(Beginning of Extracted data)
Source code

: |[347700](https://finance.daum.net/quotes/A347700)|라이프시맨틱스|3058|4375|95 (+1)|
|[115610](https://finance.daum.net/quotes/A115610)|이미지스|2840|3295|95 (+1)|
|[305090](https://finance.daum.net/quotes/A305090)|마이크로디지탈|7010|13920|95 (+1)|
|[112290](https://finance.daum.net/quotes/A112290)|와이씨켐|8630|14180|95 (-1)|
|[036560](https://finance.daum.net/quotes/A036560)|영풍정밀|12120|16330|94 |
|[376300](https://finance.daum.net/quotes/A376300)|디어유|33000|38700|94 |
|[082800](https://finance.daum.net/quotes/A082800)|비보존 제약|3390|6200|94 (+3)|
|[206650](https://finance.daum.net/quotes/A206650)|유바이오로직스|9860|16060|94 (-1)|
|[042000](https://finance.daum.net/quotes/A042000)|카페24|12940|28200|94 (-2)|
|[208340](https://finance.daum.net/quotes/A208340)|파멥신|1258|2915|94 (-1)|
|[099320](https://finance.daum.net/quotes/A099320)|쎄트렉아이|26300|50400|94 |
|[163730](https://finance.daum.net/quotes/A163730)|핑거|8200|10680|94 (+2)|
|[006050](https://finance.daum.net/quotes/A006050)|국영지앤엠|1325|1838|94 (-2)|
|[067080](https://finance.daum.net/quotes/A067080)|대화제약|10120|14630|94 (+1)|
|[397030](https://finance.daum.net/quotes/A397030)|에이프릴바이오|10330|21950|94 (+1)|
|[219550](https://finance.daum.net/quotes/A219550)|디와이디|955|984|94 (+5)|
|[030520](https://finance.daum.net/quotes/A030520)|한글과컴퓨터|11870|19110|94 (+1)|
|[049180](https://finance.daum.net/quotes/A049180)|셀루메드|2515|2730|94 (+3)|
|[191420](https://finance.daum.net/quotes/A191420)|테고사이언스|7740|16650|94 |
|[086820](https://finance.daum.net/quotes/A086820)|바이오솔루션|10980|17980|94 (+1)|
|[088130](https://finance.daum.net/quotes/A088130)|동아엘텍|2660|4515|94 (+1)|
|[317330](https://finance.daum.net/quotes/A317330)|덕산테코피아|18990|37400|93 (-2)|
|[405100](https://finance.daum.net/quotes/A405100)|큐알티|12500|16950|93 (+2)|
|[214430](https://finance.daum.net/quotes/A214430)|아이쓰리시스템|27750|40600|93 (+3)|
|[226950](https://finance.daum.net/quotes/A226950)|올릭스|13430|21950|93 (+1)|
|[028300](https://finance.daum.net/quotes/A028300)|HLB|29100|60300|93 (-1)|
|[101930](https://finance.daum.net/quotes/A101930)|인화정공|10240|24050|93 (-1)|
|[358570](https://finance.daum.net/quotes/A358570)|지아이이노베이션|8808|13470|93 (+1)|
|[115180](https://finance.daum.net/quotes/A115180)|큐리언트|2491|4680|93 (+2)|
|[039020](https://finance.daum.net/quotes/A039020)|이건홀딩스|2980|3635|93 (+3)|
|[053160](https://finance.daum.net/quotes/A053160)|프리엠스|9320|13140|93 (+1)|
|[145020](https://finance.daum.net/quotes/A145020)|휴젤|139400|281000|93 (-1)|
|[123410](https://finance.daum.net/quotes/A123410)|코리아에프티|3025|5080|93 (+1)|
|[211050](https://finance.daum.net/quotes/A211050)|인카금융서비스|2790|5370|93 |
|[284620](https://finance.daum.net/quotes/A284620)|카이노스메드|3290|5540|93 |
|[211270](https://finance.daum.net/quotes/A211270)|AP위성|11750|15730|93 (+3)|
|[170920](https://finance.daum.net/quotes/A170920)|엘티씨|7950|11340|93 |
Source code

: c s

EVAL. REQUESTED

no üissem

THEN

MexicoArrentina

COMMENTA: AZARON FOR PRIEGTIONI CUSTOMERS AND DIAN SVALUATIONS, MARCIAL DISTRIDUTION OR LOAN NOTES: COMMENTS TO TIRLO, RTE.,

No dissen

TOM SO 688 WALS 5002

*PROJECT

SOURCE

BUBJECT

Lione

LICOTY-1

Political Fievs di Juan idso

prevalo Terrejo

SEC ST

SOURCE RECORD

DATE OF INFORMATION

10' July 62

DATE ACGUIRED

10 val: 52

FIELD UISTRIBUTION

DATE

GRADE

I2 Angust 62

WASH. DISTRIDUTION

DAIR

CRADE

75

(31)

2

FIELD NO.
(End of Extracted data)
Your task - Each line in the entries above that includes the string "DISTRIDUTION" adds to the count; state that count only.

Output - 2